Architectural Patterns
Event Sourcing
Store all application state changes as a sequence of events:
class EventStore {
private events: Event[] = [];
private snapshots = new Map<string, any>();
append(event: Event) {
this.events.push(event);
this.updateSnapshot(event);
}
getEventHistory(sessionId: string): Event[] {
return this.events.filter(e =>
e.invocationId === sessionId ||
e.content?.sessionId === sessionId
);
}
rebuildState(sessionId: string): Record<string, any> {
const state: Record<string, any> = {};
const events = this.getEventHistory(sessionId);
for (const event of events) {
if (event.actions?.stateDelta) {
Object.assign(state, event.actions.stateDelta);
}
}
return state;
}
private updateSnapshot(event: Event) {
if (event.actions?.stateDelta) {
const sessionId = event.invocationId;
const currentSnapshot = this.snapshots.get(sessionId) || {};
this.snapshots.set(sessionId, {
...currentSnapshot,
...event.actions.stateDelta
});
}
}
}Command Query Responsibility Segregation (CQRS)

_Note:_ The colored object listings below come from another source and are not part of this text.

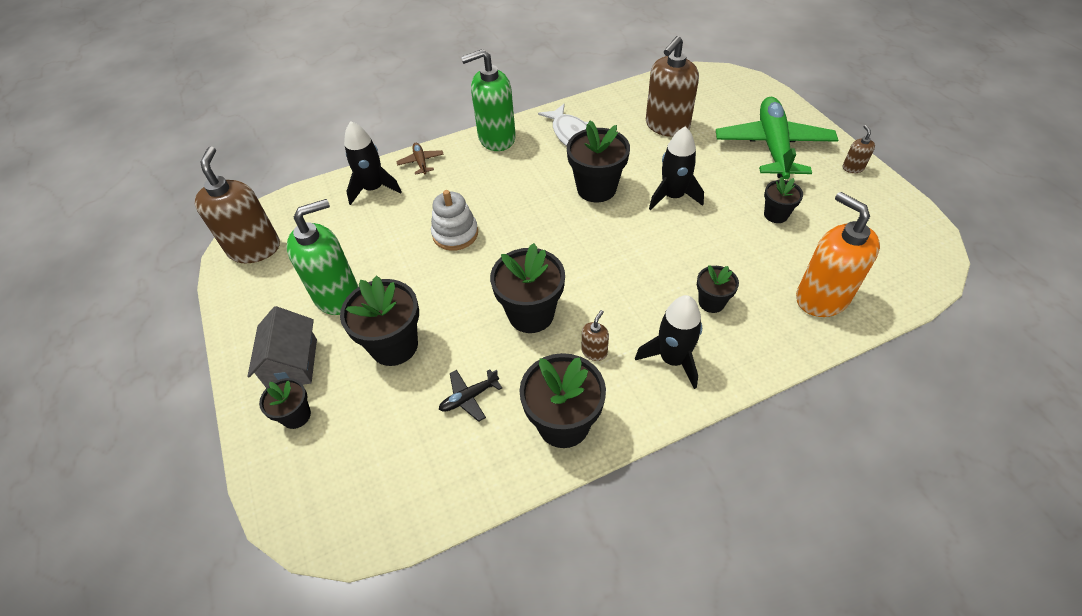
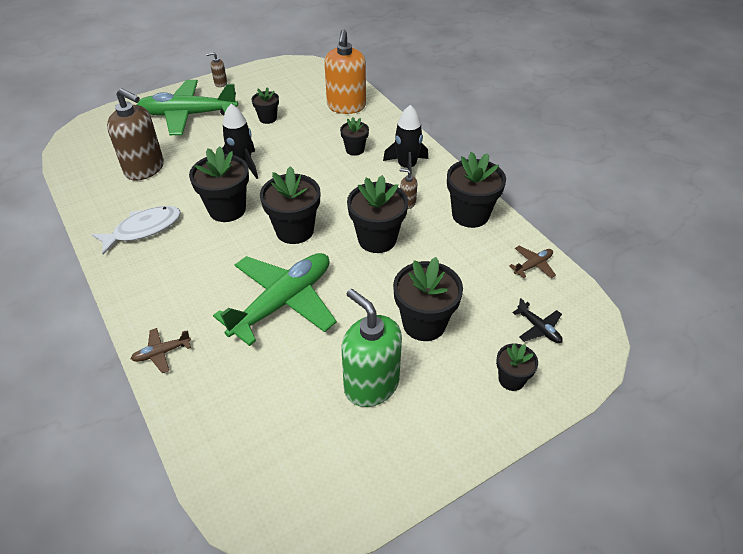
camera: 100 degrees left, 5 degrees down
(254, 248) = (304, 499): brown soap dispenser -> none
(292, 363) = (459, 400): grey house -> none
(373, 189) = (204, 392): black rocket -> none
(452, 483) = (533, 265): none -> brown plane
(455, 234) = (283, 302): white stacking toy -> green plane
(469, 397) = (463, 266): black plane -> black plane (539, 328)
(496, 138) = (132, 289): green soap dispenser -> none
(556, 241) = (294, 230): none -> black flower pot
(821, 298) = (346, 106): orange soap dispenser -> orange soap dispenser turned 45 degrees counterclockwise

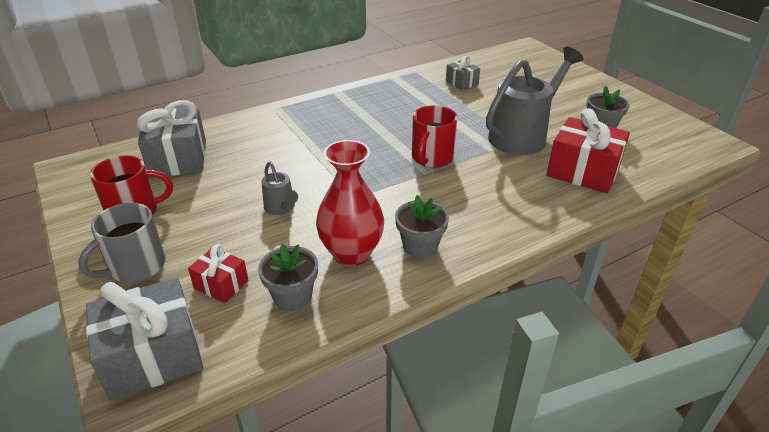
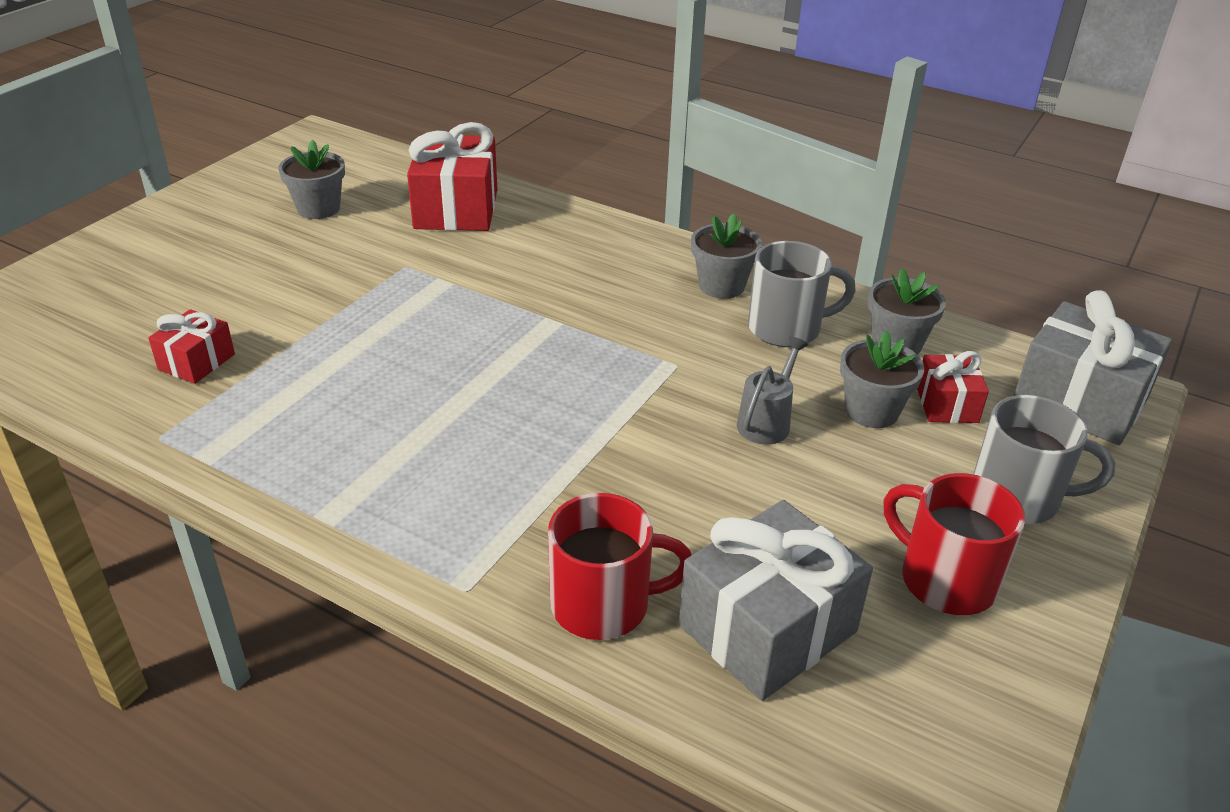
camera: 120 degrees left, 0 degrees up
(249, 249) = (871, 411): none -> grey flower pot
(351, 253) = (786, 328): red vase -> grey mug
(431, 158) = (514, 326): red mug -> red mug (603, 605)
(462, 82) = (196, 362): grey gift -> red gift
(523, 135) = (383, 264): grey watering can -> none

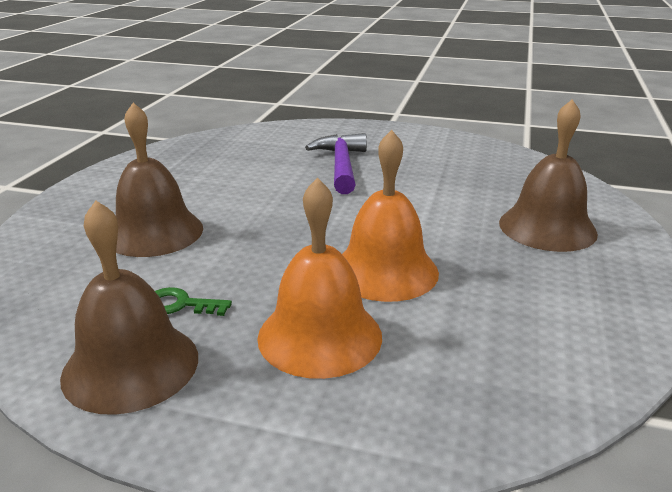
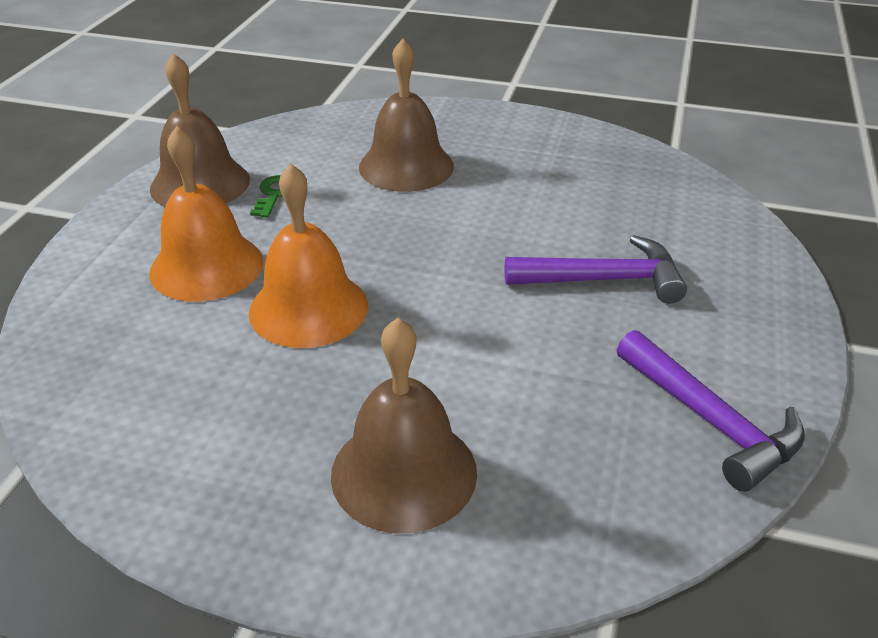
camera: 90 degrees right, 10 degrees up
(465, 150) = (711, 421): none -> purple hammer

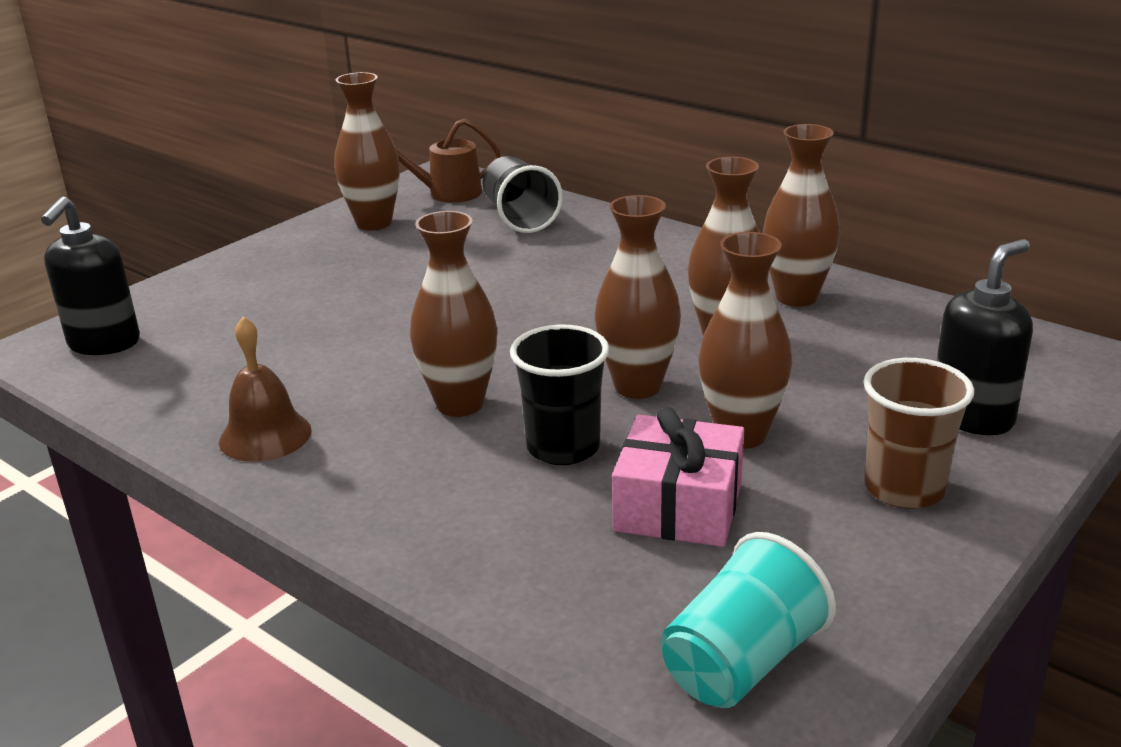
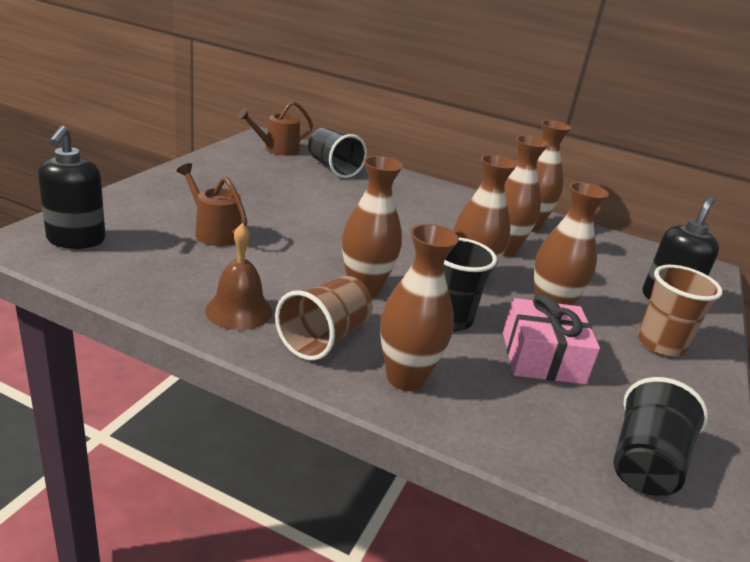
camera: 20 degrees left, 0 degrees up
(288, 326) = (214, 232): none -> brown watering can
(361, 474) = (324, 338): none -> brown cup
(374, 223) = (237, 165): brown vase -> brown vase (405, 378)
(741, 663) = (644, 463): turquoise cup -> black cup

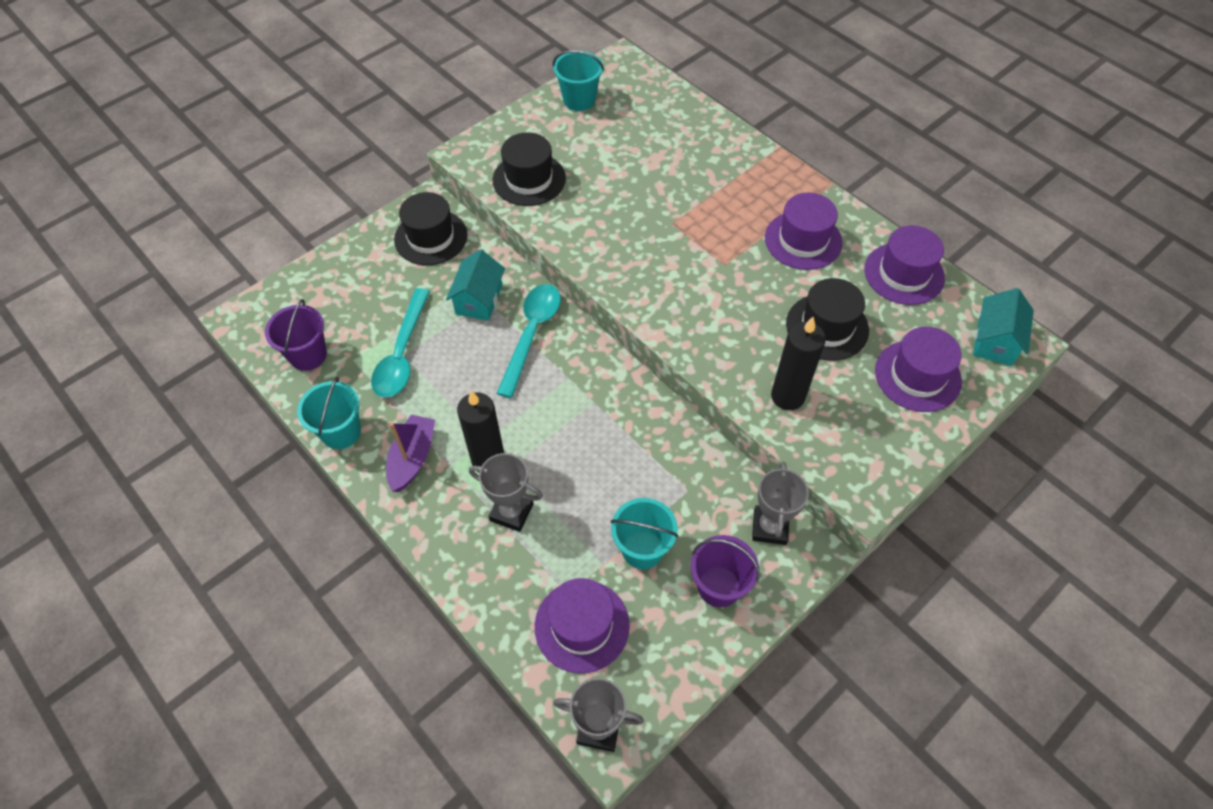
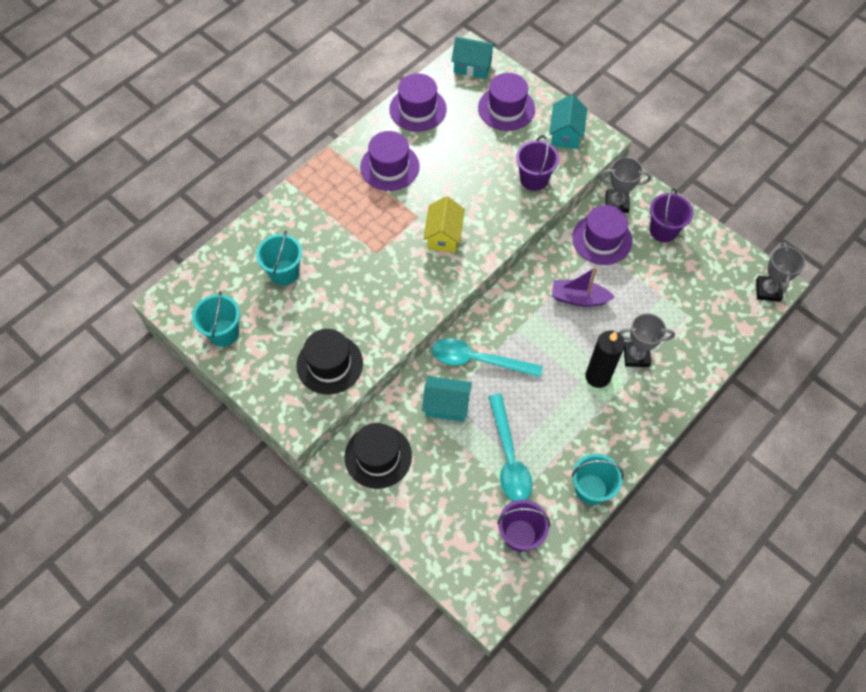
camera: 95 degrees left, 5 degrees up
(402, 353) = (509, 457): turquoise spoon -> turquoise spoon turned 75 degrees clockwise
(412, 458) = (605, 430): purple boat -> purple boat (579, 298)
(511, 512) = (636, 356): grey trophy -> grey trophy turned 75 degrees clockwise
(582, 625) = (707, 305): purple hat -> purple hat (602, 239)
(642, 549) = (647, 273): turquoise bucket -> turquoise bucket (284, 272)
(694, 288) = (443, 235): none -> yellow house
(787, 396) = (534, 179): black candle -> purple bucket
(827, 327) = (471, 155): black hat -> none
(876, 447) = (565, 134): none -> turquoise house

Separate event writing from reading:
interface Command {
type: string;
payload: any;
sessionId: string;
}
class CommandHandler {
constructor(private eventStore: EventStore) {}
async execute(command: Command): Promise<Event[]> {
const events: Event[] = [];
switch (command.type) {
case 'USER_MESSAGE':
events.push(this.createUserMessageEvent(command));
break;
case 'AGENT_RESPONSE':
events.push(this.createAgentResponseEvent(command));
break;
case 'STATE_UPDATE':
events.push(this.createStateUpdateEvent(command));
break;
}
for (const event of events) {
this.eventStore.append(event);
}
return events;
}
private createUserMessageEvent(command: Command): Event {
return new Event({
author: 'user',
invocationId: command.sessionId,
content: { parts: [{ text: command.payload.message }] }
});
}
}class QueryHandler {
constructor(private eventStore: EventStore) {}
getConversationHistory(sessionId: string): Event[] {
return this.eventStore.getEventHistory(sessionId)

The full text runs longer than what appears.